Ben Stokes left Lord’s with a victory and a warning. England beat New Zealand by 115 runs in the first Test at Lord’s Cricket Ground in London, England, but the captain said the surface was not helping the future of Test cricket after a match dominated by uneven bounce and sideways movement.
The numbers told the story of a difficult wicket. The Test lasted only 166 completed overs and produced just 617 runs combined, making it the second shortest Test ever staged at Lord’s. A wicket fell about every 25 balls, the lowest rate in England since 1907, and 24 of the 40 dismissals were bowled or lbw, a sign of how often batters were beaten in the air or off the seam. Several deliveries stayed low while others climbed sharply, turning a marquee match into a survival test.

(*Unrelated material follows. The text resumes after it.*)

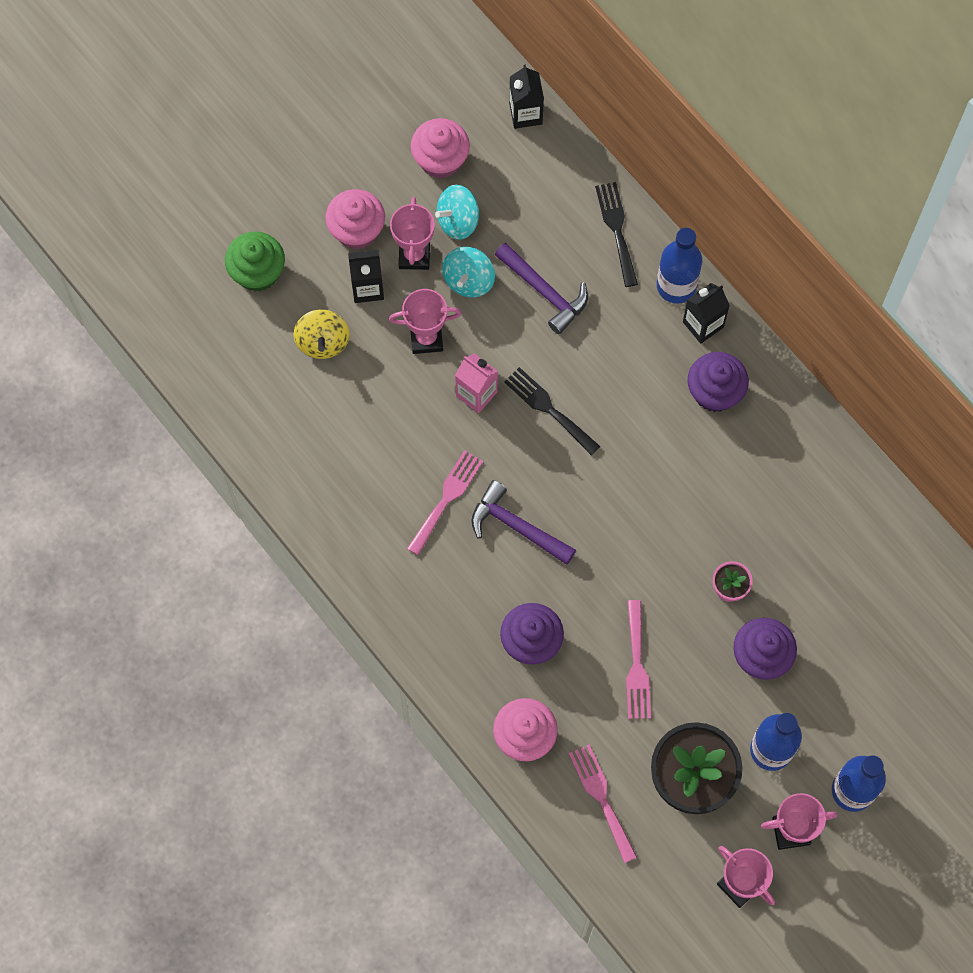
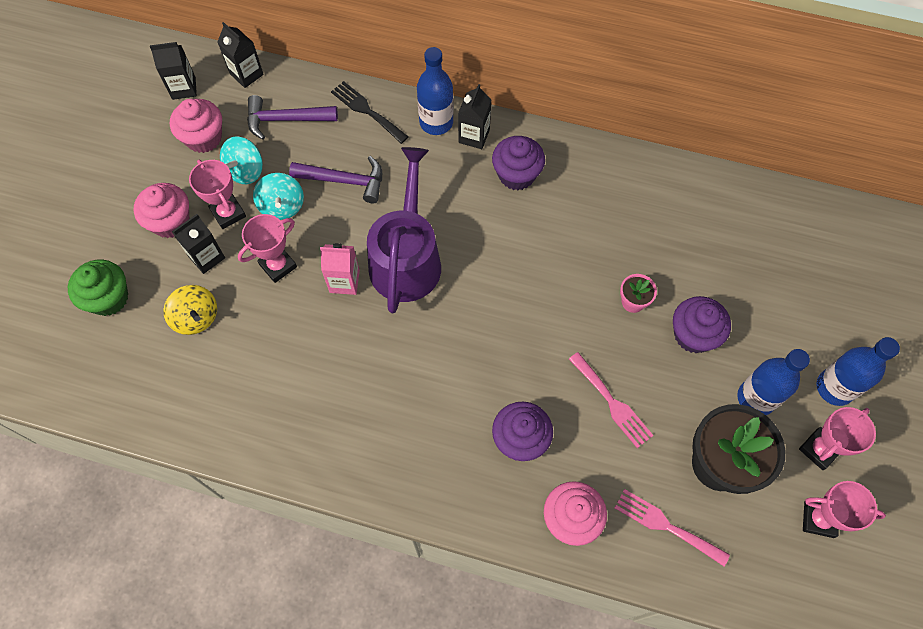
camera: 35 degrees left, 5 degrees down
pink fork [407,450,483,555] -> none
purple hammer [471,480,576,565] -> purple hammer moved to [247,95,338,140]
black fork [504,367,600,455] -> purple watering can [367,147,441,314]
none -> black carton [150,42,197,100]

That mattered even more because the game was Lord’s 150th Test, a milestone no other ground had reached. The venue’s place in the sport carries weight beyond one result, and the debate around this pitch went straight to the heart of what a Test surface should deliver: enough assistance for bowlers to keep the contest alive, but enough consistency for batters to trust the bounce and build innings.

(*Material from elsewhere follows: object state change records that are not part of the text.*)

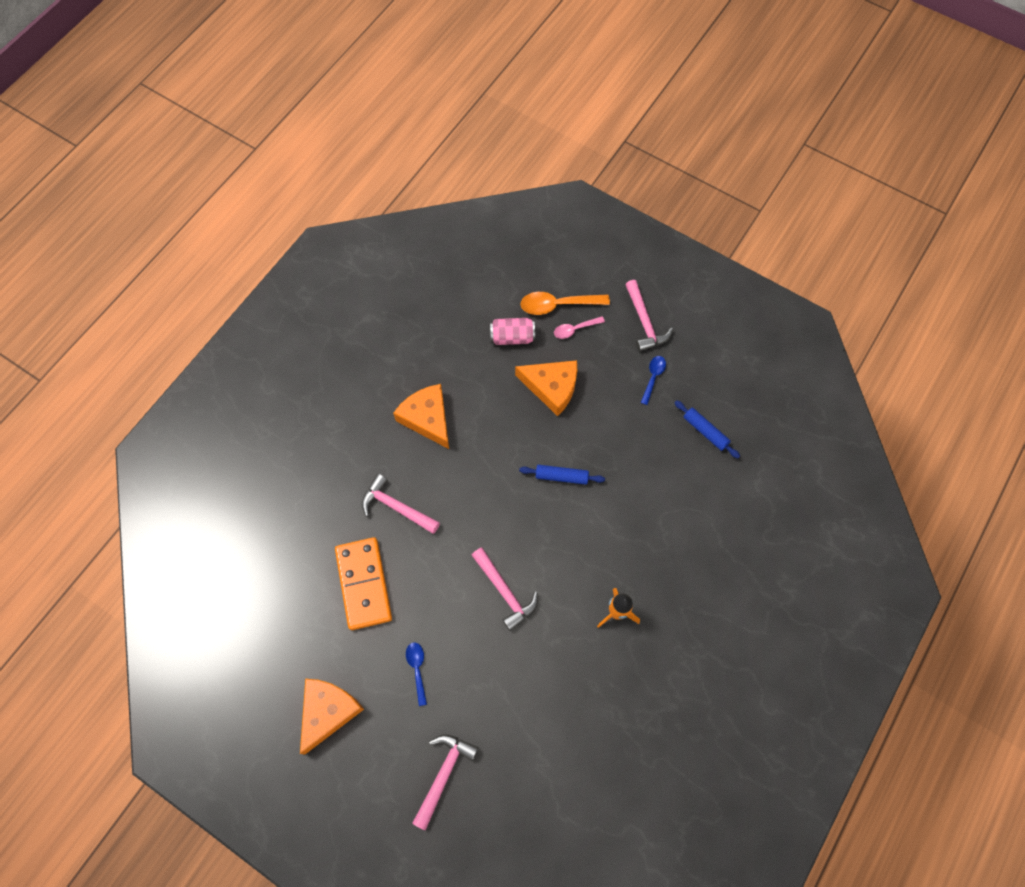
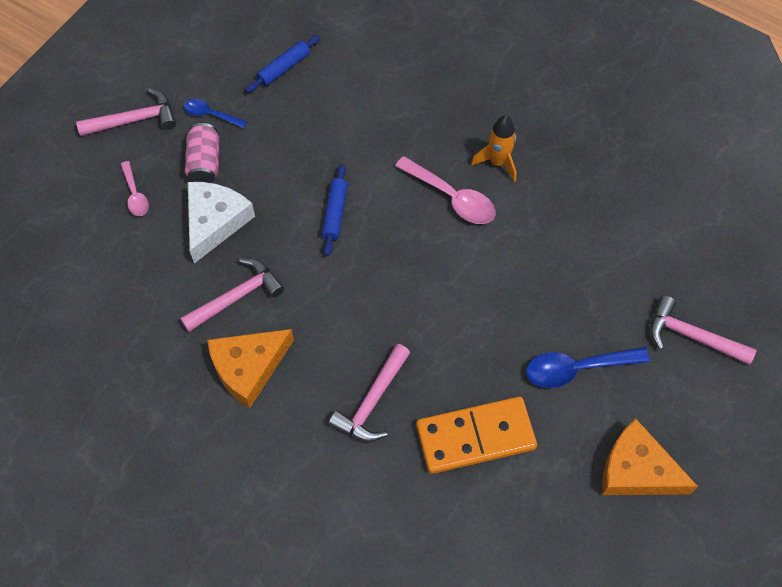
camera: 90 degrees left, 5 degrees down
blue spoon [406,642,427,706] -> blue spoon [526,347,650,388], size x1.68
pink hammer [471,548,538,631] -> pink hammer moved to [180,258,284,332]
pink can [490,318,535,345] -> pink can moved to [185,123,220,183]
orange cheese [515,360,577,416] -> white cheese [188,182,255,264]
orange spoon [520,292,610,315] -> none
none -> pink spoon [395,156,495,224]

The Marylebone Cricket Club apologised for the condition of the pitch and said it would act quickly to improve it after acknowledging it had fallen short of expectations. The International Cricket Council is also due to have match referee Andy Pycroft judge whether the surface provided an even contest between bat and ball. That review will sit alongside wider criticism from former England captain Michael Vaughan, who called the pitch unacceptable.

For England and New Zealand, the match is over. For Test cricket, the argument is not. With Twenty20 cricket continuing to pull attention and audiences in new directions, Stokes’ complaint cut to a larger issue: if famous venues serve up surfaces that shorten Tests and distort the balance between bat and ball, they risk making the longest format harder to defend.